Reflecting upon the 'selling' of ALL in order to obtain the kingdom of heaven, I asked myself, "What have I not yet sold?" I am already a citizen of the kingdom of heaven, but am I fulfilling the whole duty of a citizen? Can a stranger, when he encounters me, tell that I am a citizen of this great kingdom? If I am still carrying the baggage of this worldly kingdom then I cannot fully reflect the heavenly kingdom. Thus, I am resolute to know the mind of God and live a life worthy of His kingdom.
Reflecting upon the 'buying', I asked myself if there was anything hindering me from being fully committed (like when one purchases a valuable item is fully committed to ownership) to this kingdom of heaven. Like the patriots of our country during the War of Independence, am I willing to suffer great loss in order to help others, including my children and future grandchildren, to gain the freedom found in the kingdom of heaven?
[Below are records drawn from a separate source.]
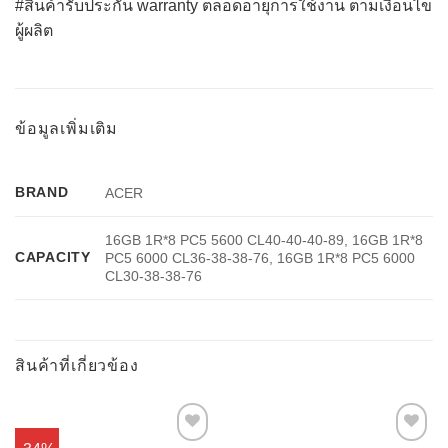
#สินค้ารับประกัน warranty ตลอดอายุการใช้งาน ตามเงื่อนไข
ผู้ผลิต
ข้อมูลเพิ่มเติม
BRAND
ACER
16GB 1R*8 PC5 5600 CL40-40-40-89, 16GB 1R*8
CAPACITY
PC5 6000 CL36-38-38-76, 16GB 1R*8 PC5 6000
CL30-38-38-76
สินค้าที่เกี่ยวข้อง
Weariness tends to pull one's attention away from the plow and to the shade under the tree or the spring of fresh water. Sometimes we mistake entertainment or recreation for the only shade tree or the only source of fresh water. Yet the true source is found in Christ: in the studying of God's Word, the worship of our Lord Almighty, and the fellowship of the saints (meaning fellow believers).
I am weary right now, and yet in my heart beats a desire to not seek refreshment from movies or sports or the variety of entertainment the world provides. I know that when I am weary these things can often leave me feeling empty and even fill me with more anxiety. They are only momentary diversions, not true sources of help.
Looking to the new year, my resolutions may seem to some a bit backward. I look to endure hardships and to teach my children how to endure them. Not that I plan to seek out trouble, but that I be willing and ready to 'sell' those comforts or pleasures that draw me away from God. Most of all, I plan to get back to the basics of life: hard work.
My father was a hard worker. His notion of a relaxing Sunday afternoon was hoeing the trees or checking the cows or riding the fence line. I loved going with him. Such peace could be found riding beside him or sitting in the truck, and even in putting my hoe in the dirt.
What a change this resolution is this year from last year. Last year, I thought I needed to spend more time relaxing and enjoying life so I planned to spend more time playing games or seeking what others considered good fun. I found out I sought the enjoyment of life in the wrong places. I forgot the great pleasure work could bring. This year I want to 'sell' it all and 'buy' the field. Doing so will bring greater joy than any entertainment, any comfort, any pleasure the world can bring. I want to work that field for Christ, because in it is the greatest treasure of all, the kingdom of heaven.
What are your New Year's resolutions?
Then I commend mirth, because a man hath no better thing under the sun, tahn to eat, and to drink, and to be merry: for that shall abide with him of his labour the days of his life, which God giveth him under the sun.